It is true that the Carter Center did not praise aspects of the elections in Venezuela as they had in previous elections, especially under Hugo Chavez.

To the issue of the National Assembly, Venezuela’s Supreme Court announced in March 2017 that it would assume the functions of the National Assembly because the Assembly was in “contempt of court” in March 2017.

Opposition leaders in the National Assembly violated a Supreme Court order by swearing in deputies who were barred from taking office. Three delegates were under investigation for allegedly buying votes during an election.

The National Assembly tried to swear in the three lawmakers multiple times in 2016. In January, they flouted the order and then removed them from power. They did it again in July.

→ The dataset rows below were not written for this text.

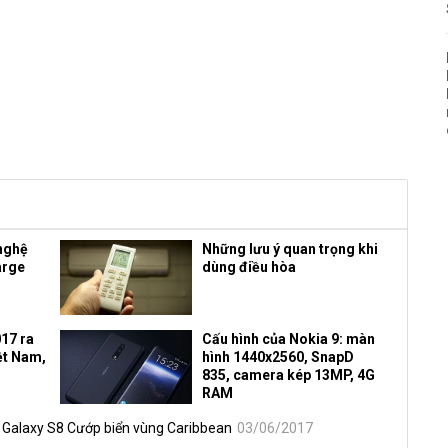
nghệ
Những lưu ý quan trọng khi
arge
dùng điều hòa
17 ra
Cấu hình của Nokia 9: màn
iệt Nam,
hình 1440x2560, SnapD
835, camera kép 13MP, 4G
RAM
n Galaxy S8 Cướp biển vùng Caribbean
03/06/2017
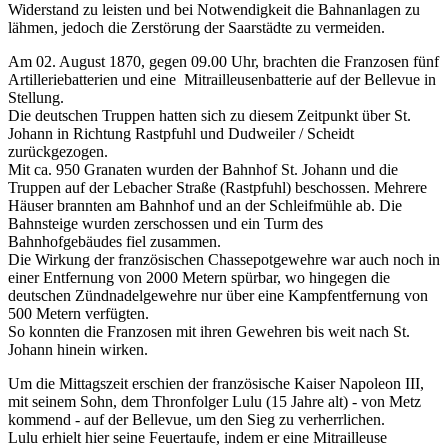
Widerstand zu leisten und bei Notwendigkeit die Bahnanlagen zu
lähmen, jedoch die Zerstörung der Saarstädte zu vermeiden.
Am 02. August 1870, gegen 09.00 Uhr, brachten die Franzosen fünf
Artilleriebatterien und eine Mitrailleusenbatterie auf der Bellevue in
Stellung.
Die deutschen Truppen hatten sich zu diesem Zeitpunkt über St.
Johann in Richtung Rastpfuhl und Dudweiler / Scheidt
zurückgezogen.
Mit ca. 950 Granaten wurden der Bahnhof St. Johann und die
Truppen auf der Lebacher Straße (Rastpfuhl) beschossen. Mehrere
Häuser brannten am Bahnhof und an der Schleifmühle ab. Die
Bahnsteige wurden zerschossen und ein Turm des
Bahnhofgebäudes fiel zusammen.
Die Wirkung der französischen Chassepotgewehre war auch noch in
einer Entfernung von 2000 Metern spürbar, wo hingegen die
deutschen Zündnadelgewehre nur über eine Kampfentfernung von
500 Metern verfügten.
So konnten die Franzosen mit ihren Gewehren bis weit nach St.
Johann hinein wirken.
Um die Mittagszeit erschien der französische Kaiser Napoleon III,
mit seinem Sohn, dem Thronfolger Lulu (15 Jahre alt) - von Metz
kommend - auf der Bellevue, um den Sieg zu verherrlichen.
Lulu erhielt hier seine Feuertaufe, indem er eine Mitrailleuse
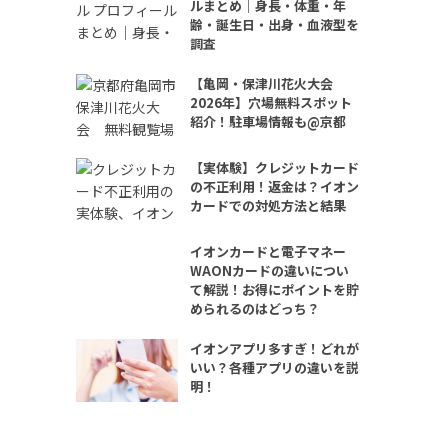
ルまとめ｜身長・体重・年
齢・誕生日・出身・血液型を
調査
【亀岡・保津川花火大会
2026年】穴場無料スポット
紹介！駐車場情報も@京都
【実体験】クレジットカード
の不正利用！返金は？イオン
カードでの対処方法と結果
イオンカードと電子マネー
WAONカードの違いについ
て解説！お得にポイントを貯
められるのはどっち？
イオンアプリ多すぎ！どれが
いい？各種アプリの違いを説
明！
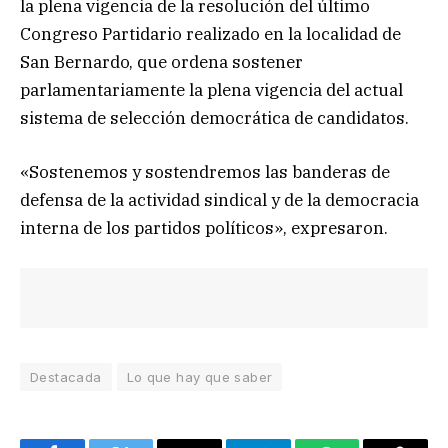
la plena vigencia de la resolución del último
Congreso Partidario realizado en la localidad de
San Bernardo, que ordena sostener
parlamentariamente la plena vigencia del actual
sistema de selección democrática de candidatos.
«Sostenemos y sostendremos las banderas de
defensa de la actividad sindical y de la democracia
interna de los partidos políticos», expresaron.
Destacada
Lo que hay que saber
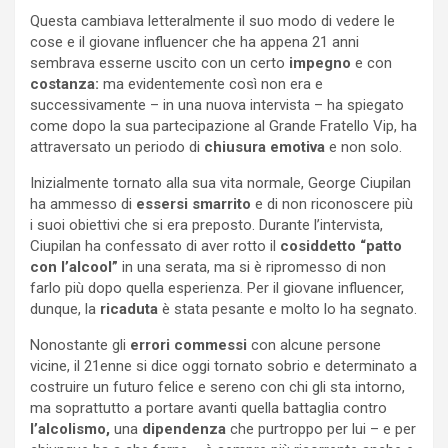
Questa cambiava letteralmente il suo modo di vedere le
cose e il giovane influencer che ha appena 21 anni
sembrava esserne uscito con un certo
impegno
e con
costanza:
ma evidentemente così non era e
successivamente – in una nuova intervista – ha spiegato
come dopo la sua partecipazione al Grande Fratello Vip, ha
attraversato un periodo di
chiusura emotiva
e non solo.
Inizialmente tornato alla sua vita normale, George Ciupilan
ha ammesso di
essersi smarrito
e di non riconoscere più
i suoi obiettivi che si era preposto. Durante l’intervista,
Ciupilan ha confessato di aver rotto il
cosiddetto “patto
con l’alcool”
in una serata, ma si è ripromesso di non
farlo più dopo quella esperienza. Per il giovane influencer,
dunque, la
ricaduta
è stata pesante e molto lo ha segnato.
Nonostante gli
errori commessi
con alcune persone
vicine, il 21enne si dice oggi tornato sobrio e determinato a
costruire un futuro felice e sereno con chi gli sta intorno,
ma soprattutto a portare avanti quella battaglia contro
l’alcolismo,
una
dipendenza
che purtroppo per lui – e per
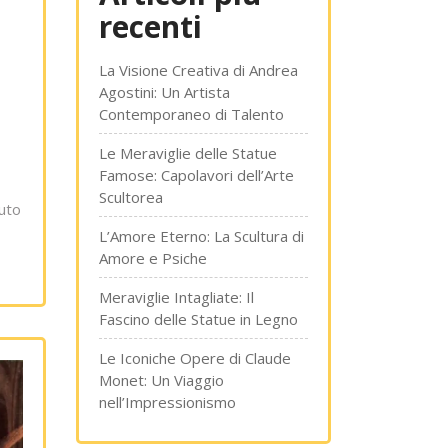
recenti
La Visione Creativa di Andrea
Agostini: Un Artista
Contemporaneo di Talento
Le Meraviglie delle Statue
Famose: Capolavori dell’Arte
Scultorea
uto
L’Amore Eterno: La Scultura di
Amore e Psiche
Meraviglie Intagliate: Il
Fascino delle Statue in Legno
Le Iconiche Opere di Claude
Monet: Un Viaggio
nell’Impressionismo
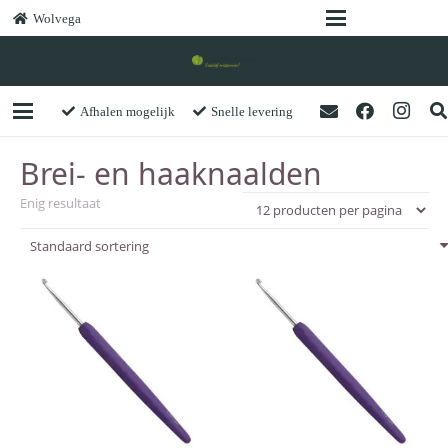
Wolvega
Afhalen mogelijk
Snelle levering
Brei- en haaknaalden
Enig resultaat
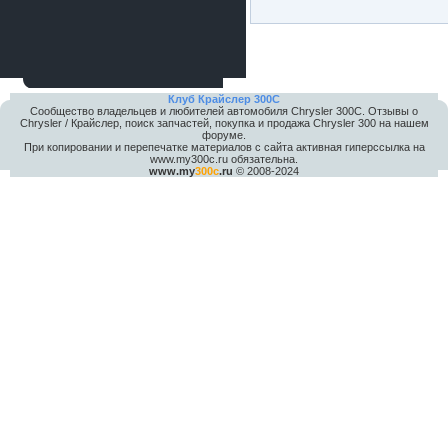
Клуб Крайслер 300C
Сообщество владельцев и любителей автомобиля Chrysler 300С. Отзывы о
Chrysler / Крайслер, поиск запчастей, покупка и продажа Chrysler 300 на нашем
форуме.
При копировании и перепечатке материалов с сайта активная гиперссылка на
www.my300c.ru обязательна.
www.my
300c
.ru
© 2008-2024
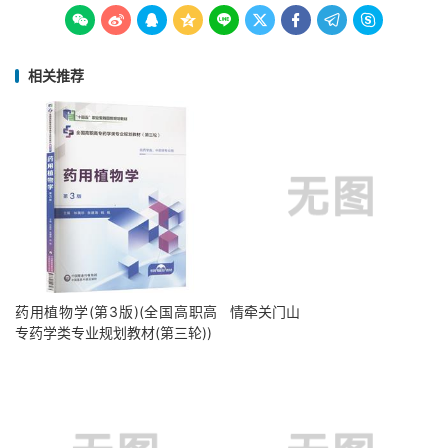









相关推荐
药用植物学(第3版)(全国高职高
情牵关门山
专药学类专业规划教材(第三轮))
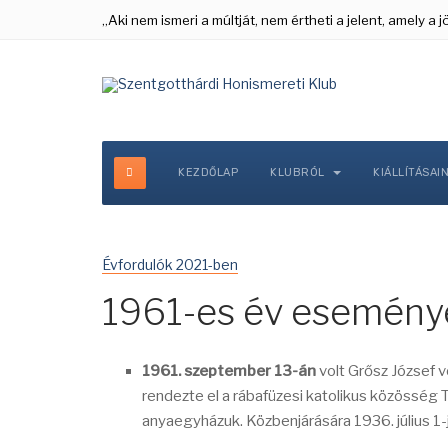
„Aki nem ismeri a múltját, nem értheti a jelent, amely a
KEZDŐLAP
KLUBRÓL
KIÁLLÍTÁSAI
Évfordulók 2021-ben
1961-es év esemény
1961. szeptember 13-án
volt Grősz József 
rendezte el a rábafüzesi katolikus közösség Tr
anyaegyházuk. Közbenjárására 1936. július 1-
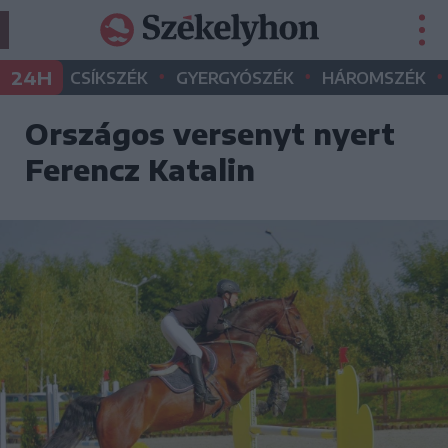
•
•
•
24H
CSÍKSZÉK
GYERGYÓSZÉK
HÁROMSZÉK
Országos versenyt nyert
Ferencz Katalin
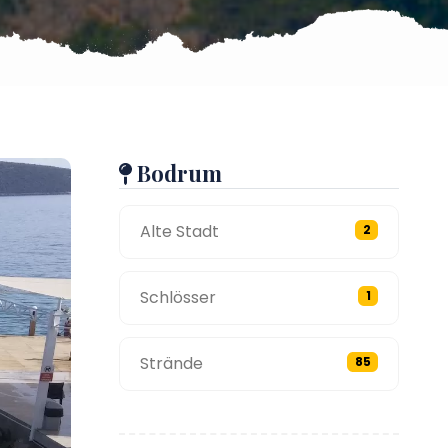
Bodrum
Alte Stadt
2
Schlösser
1
Strände
85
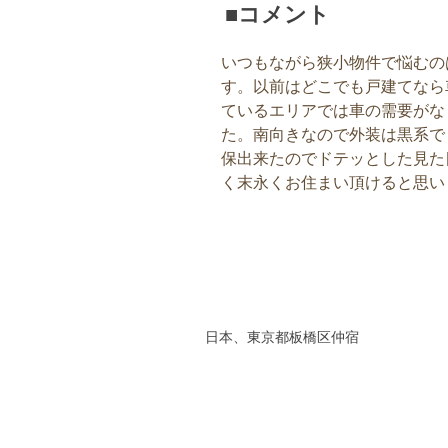
■コメント
いつもながら狭小物件で悩むの
す。以前はどこでも戸建てなら
ているエリアでは車の需要がな
た。南向きなので外装は黒系で
保出来たのでドテッとした見た
く末永くお住まい頂けると思い
日本、東京都板橋区仲宿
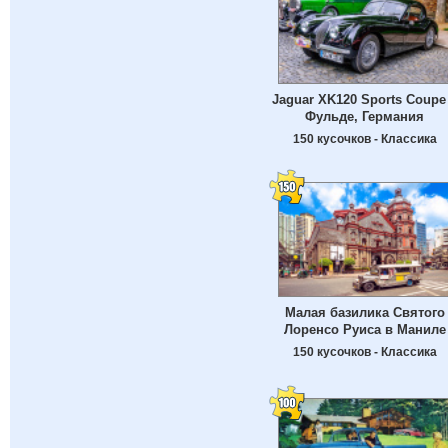
Jaguar XK120 Sports Coupe
Фульде, Германия
150 кусочков - Классика
Малая базилика Святого
Лоренсо Руиса в Маниле
150 кусочков - Классика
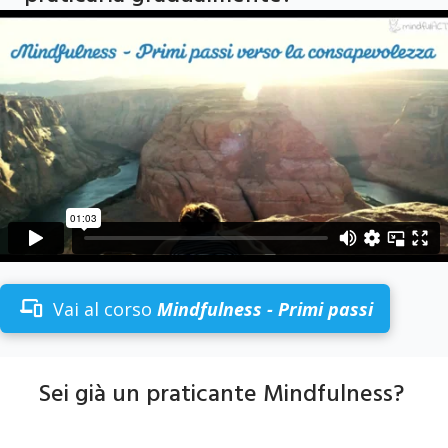
Vai al corso
Mindfulness - Primi passi
Sei già un praticante Mindfulness?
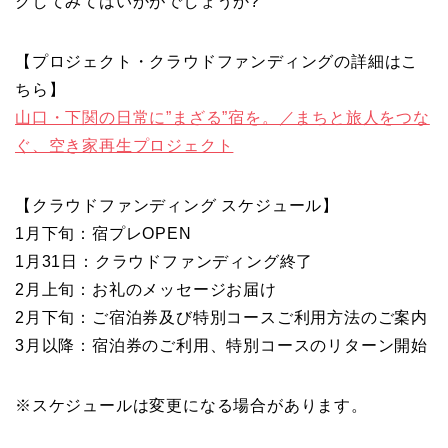
クしてみてはいかがでしょうか?
【プロジェクト・クラウドファンディングの詳細はこ
ちら】
山口・下関の日常に”まざる”宿を。／まちと旅人をつな
ぐ、空き家再生プロジェクト
【クラウドファンディング スケジュール】
1月下旬：宿プレOPEN
1月31日：クラウドファンディング終了
2月上旬：お礼のメッセージお届け
2月下旬：ご宿泊券及び特別コースご利用方法のご案内
3月以降：宿泊券のご利用、特別コースのリターン開始
※スケジュールは変更になる場合があります。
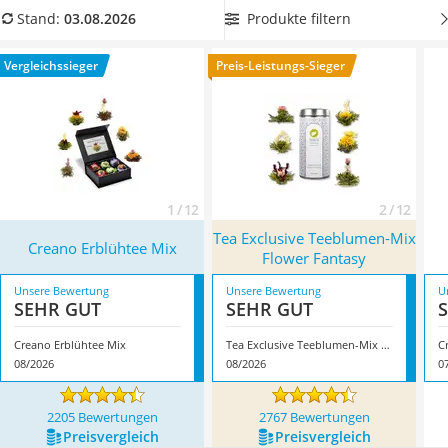
MCT-Öl
Teerosen ihr Aroma lange behalten, wenn sie einzeln
Produkte filtern
Stand:
03.08.2026
Trüffelöl
vakuumverpackt sind. Wählen Sie jetzt aus
unserer
Erythrit
Vergleichstabelle Teeblumen, die einzeln verpackt sind
, um
Vergleichssieger
Preis-Leistungs-Sieger
Müsli ohne Zuckerzusatz
sie länger aufbewahren zu können. Überzeugt hat uns hier
Service
im August 2026 besonders das Modell
Creano Erblühtee Mix
*
mit seinen Eigenschaften.
1 / 12
2 / 12
Tea Exclusive Teeblumen-Mix
Creano Erblühtee Mix
Flower Fantasy
Unsere Bewertung
Unsere Bewertung
U
SEHR GUT
SEHR GUT
Creano Erblühtee Mix
Tea Exclusive Teeblumen-Mix Flower Fantasy
C
08/2026
08/2026
0
2205 Bewertungen
2767 Bewertungen
Preis­vergleich
Preis­vergleich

In November, the lawmakers allegedly resigned, but weeks later, they were back in the Assembly.

It certainly helped the opposition create a perception that there was a constitutional crisis, but the Supreme Court no longer wanted to tolerate the defiance of officials in the opposition.

Additionally, the opposition passed a number of laws in 2016 that were unconstitutional. These laws included an amnesty law and a law to privatize social housing. They were laws the Supreme Court would immediately throw out.

To your argument — “It is not the sanctions as people keep repeating, it’s them,” that simply is not true.

As Mark Weisbrot of the Center for Economic Policy and Research has made clear, sanctions imposed in 2017 “made it virtually impossible for the Venezuela government to take the measures necessary to eliminate hyperinflation or recover from a deep depression.” It made it exceptionally difficult to engage in “debt restructuring” or create a “new exchange rate system (Exchange Rate Bases Stabilization), in which the currency would normally be pegged to the dollar.”

From a story published at Foreign Policy in 2018 about sanctions that was written before Juan Guaido appointed himself president of Venezuela:

Venezuelans have good reason to be concerned that ordinary people will ultimately pay the price for sanctions. Recent data show that in the two months after Trump imposed financial sanctions, imports tumbled an additional 24 percent, deepening the scarcity of basic goods and lending credibility to the government’s argument that U.S. policies are directly harming Venezuelans.

In the last year, sanctions blocked 300,000 doses of insulin, $1.65 billion for food, and $7 million worth of dialysis supplies, according to former UN special rapporteur Alfred de Zayas.